On the technology side, a new trend that threatens monitoring revenues is customers’ growing use of non-traditional telephone service, including cellular and Voice over Internet Protocol (VoIP). Some customers make that switch so they can save money by canceling their traditional phone service, but in doing so, they may lose a means of monitoring their alarm system.

Approximately 8 percent of phone service customers no longer have a wired connection but are relying only on a cell phone, notes Tom Mechler, product marketing manager for Bosch Security Systems, Fairport, N.Y.

He estimates 47 million customers now have broadband connections, such as DSL or cable modems, which are capable of supporting VoIP. Mechler sees the increased use of broadband as an opportunity to sell more IP-based alarm systems that can co-exist with VoIP.

“It’s an opportunity for us to go in and say, ‘Here’s an alternative, and it’s a higher security way to monitor your system,’” he notes.

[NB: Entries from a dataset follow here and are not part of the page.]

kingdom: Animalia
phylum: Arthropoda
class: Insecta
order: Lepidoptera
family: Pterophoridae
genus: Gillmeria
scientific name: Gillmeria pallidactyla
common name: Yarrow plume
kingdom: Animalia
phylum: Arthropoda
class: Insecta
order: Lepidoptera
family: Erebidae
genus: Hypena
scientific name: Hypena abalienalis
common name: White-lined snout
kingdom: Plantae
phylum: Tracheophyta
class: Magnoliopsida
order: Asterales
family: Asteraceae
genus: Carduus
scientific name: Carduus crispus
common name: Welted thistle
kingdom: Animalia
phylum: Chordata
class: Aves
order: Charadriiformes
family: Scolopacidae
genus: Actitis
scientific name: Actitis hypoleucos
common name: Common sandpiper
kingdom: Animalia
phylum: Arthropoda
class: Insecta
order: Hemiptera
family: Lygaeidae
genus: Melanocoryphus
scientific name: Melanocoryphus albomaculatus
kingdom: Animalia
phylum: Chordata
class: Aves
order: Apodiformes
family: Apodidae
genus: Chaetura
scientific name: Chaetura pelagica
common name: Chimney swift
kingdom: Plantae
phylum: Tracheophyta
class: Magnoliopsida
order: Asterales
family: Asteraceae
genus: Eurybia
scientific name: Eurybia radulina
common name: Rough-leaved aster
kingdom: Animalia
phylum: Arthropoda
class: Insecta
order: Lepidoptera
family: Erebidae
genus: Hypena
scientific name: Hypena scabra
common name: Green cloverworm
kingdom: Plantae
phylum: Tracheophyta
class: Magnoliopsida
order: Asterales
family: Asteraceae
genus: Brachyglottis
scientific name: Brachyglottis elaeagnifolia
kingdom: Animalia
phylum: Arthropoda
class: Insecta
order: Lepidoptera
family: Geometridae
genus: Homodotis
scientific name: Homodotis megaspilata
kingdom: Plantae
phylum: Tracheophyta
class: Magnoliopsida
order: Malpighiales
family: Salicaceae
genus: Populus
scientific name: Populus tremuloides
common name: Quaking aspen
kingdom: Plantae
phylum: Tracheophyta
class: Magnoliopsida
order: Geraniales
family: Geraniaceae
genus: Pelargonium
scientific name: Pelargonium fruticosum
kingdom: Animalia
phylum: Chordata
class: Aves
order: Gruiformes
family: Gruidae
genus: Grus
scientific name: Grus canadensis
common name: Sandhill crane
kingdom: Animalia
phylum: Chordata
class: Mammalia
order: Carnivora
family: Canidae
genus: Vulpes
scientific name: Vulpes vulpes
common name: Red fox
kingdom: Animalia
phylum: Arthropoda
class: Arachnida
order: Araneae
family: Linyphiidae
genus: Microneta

More and more central stations, including Nationwide Digital Monitoring, Staten Island, N.Y., have made the investment to upgrade monitoring equipment to support IP-based systems. “The new trend is VoIP, but that will have no effect on us,” notes Nationwide president Peter Deck. “We’re prepared. We have Internet monitoring equipment in place.”

However, some dealers say they are reluctant to shift toward IP-based monitoring because of cost. “IP is still fairly expensive,” notes Craig Summers, sales manager for security dealer Allied Fire and Security, Spokane, Wash. “Cellular alarm transmission came down, and we hope IP comes down, too.”

With traditional alarm monitoring revenues threatened, some central stations are branching out into other types of monitoring. “Security doesn’t have to be just intrusion and fire,” notes German.

Pointing to water detection as an opportunity, he adds, “Insurance companies are trying to see how technology can help reduce claims. If they can find a way to reduce water damage and incentivize home owners to use it, it’s to their benefit.”

Personal emergency response systems are another opportunity, German points out, adding that it should be “a very up-and-coming form of monitoring, as baby boomers reach retirement years.”